4. If access is still not determined, the default system policy is applied (which usually results in denial).

// Simplified representation of an ACL structure (conceptual)
typedef struct _ACL {
    USHORT AclRevision;
    USHORT AclSize;
    USHORT AceCount;
    USHORT Sbz1;
    ULONG  SaclArrayOffset; // Offset to the first ACE
    ULONG  RmDaclInfo;      // Flags related to DACL
} ACL;

// Simplified representation of an ACE Header
typedef struct _ACE_HEADER {
    UCHAR  AceType;
    UCHAR  AceFlags;
    USHORT AceSize;
} ACE_HEADER;

// Simplified representation of an ACCESS_ALLOWED_ACE
typedef struct _ACCESS_ALLOWED_ACE {
    ACE_HEADER Header;
    ACCESS_MASK AccessMask;
    ULONG SidStart; // Offset to the SID in the Trustee
    // Followed by SID and optional compound ACE data
} ACCESS_ALLOWED_ACE;
            

Object Security Descriptors

ACLs are part of a larger security construct called the Security Descriptor.
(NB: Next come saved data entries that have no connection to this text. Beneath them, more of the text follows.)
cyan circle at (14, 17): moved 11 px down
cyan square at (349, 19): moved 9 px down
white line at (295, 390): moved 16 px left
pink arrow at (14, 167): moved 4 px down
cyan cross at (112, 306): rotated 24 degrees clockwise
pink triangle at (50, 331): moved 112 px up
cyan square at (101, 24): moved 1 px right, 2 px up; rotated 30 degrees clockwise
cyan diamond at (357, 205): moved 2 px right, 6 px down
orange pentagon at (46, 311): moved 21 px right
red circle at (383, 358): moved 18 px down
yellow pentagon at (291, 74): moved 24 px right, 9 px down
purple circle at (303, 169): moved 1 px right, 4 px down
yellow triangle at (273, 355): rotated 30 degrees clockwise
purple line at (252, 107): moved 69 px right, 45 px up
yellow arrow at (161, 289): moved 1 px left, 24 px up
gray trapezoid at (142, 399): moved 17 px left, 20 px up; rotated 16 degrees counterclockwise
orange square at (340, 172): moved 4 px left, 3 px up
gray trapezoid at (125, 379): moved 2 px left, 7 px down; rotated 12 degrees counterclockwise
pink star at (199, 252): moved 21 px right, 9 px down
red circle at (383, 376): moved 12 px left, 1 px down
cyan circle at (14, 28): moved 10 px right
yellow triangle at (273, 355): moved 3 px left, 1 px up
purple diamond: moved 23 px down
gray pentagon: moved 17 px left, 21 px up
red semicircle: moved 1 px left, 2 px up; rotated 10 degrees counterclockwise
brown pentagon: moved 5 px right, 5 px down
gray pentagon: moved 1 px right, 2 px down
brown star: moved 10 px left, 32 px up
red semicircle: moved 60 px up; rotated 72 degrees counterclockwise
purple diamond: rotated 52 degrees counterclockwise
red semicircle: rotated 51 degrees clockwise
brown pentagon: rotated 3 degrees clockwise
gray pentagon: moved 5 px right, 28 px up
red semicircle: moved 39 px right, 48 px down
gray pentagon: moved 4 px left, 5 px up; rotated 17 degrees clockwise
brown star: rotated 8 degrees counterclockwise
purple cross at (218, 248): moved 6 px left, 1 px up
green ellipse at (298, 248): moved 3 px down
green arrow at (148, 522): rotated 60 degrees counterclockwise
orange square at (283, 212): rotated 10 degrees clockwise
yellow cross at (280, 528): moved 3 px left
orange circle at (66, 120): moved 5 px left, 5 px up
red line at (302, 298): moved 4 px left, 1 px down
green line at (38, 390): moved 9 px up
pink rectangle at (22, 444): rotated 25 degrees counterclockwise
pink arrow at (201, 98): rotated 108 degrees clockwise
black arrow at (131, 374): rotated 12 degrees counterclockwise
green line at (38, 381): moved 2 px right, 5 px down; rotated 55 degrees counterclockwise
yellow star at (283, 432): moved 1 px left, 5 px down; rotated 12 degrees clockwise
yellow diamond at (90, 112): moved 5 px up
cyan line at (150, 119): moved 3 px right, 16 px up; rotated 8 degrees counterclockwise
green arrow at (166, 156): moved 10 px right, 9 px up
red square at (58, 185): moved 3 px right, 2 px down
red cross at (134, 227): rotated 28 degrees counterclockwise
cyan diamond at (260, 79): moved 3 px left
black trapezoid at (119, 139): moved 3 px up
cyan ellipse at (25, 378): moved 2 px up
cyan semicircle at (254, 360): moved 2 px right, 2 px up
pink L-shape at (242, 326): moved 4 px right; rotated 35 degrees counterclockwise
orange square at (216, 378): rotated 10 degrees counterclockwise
A security descriptor for an object contains:

• The object's owner SID.
• The primary group SID.
• A pointer to the DACL.
• A pointer to the SACL.
• Control flags that dictate how the security descriptor is inherited and protected.

Key Concepts and Best Practices

• Least Privilege: Always grant the minimum necessary permissions required for a user or process to perform its task.
• Inheritance: Properly configure ACE inheritance to ensure consistent security policies across directory structures.
• Auditing: Utilize SACLs to monitor access patterns and detect potential security breaches.
• Well-Known SIDs: Leverage built-in SIDs like Everyone, Authenticated Users, and SYSTEM carefully.

Understanding and effectively managing ACLs is crucial for maintaining a secure and robust Windows environment. The kernel's role is to enforce these permissions rigorously and efficiently.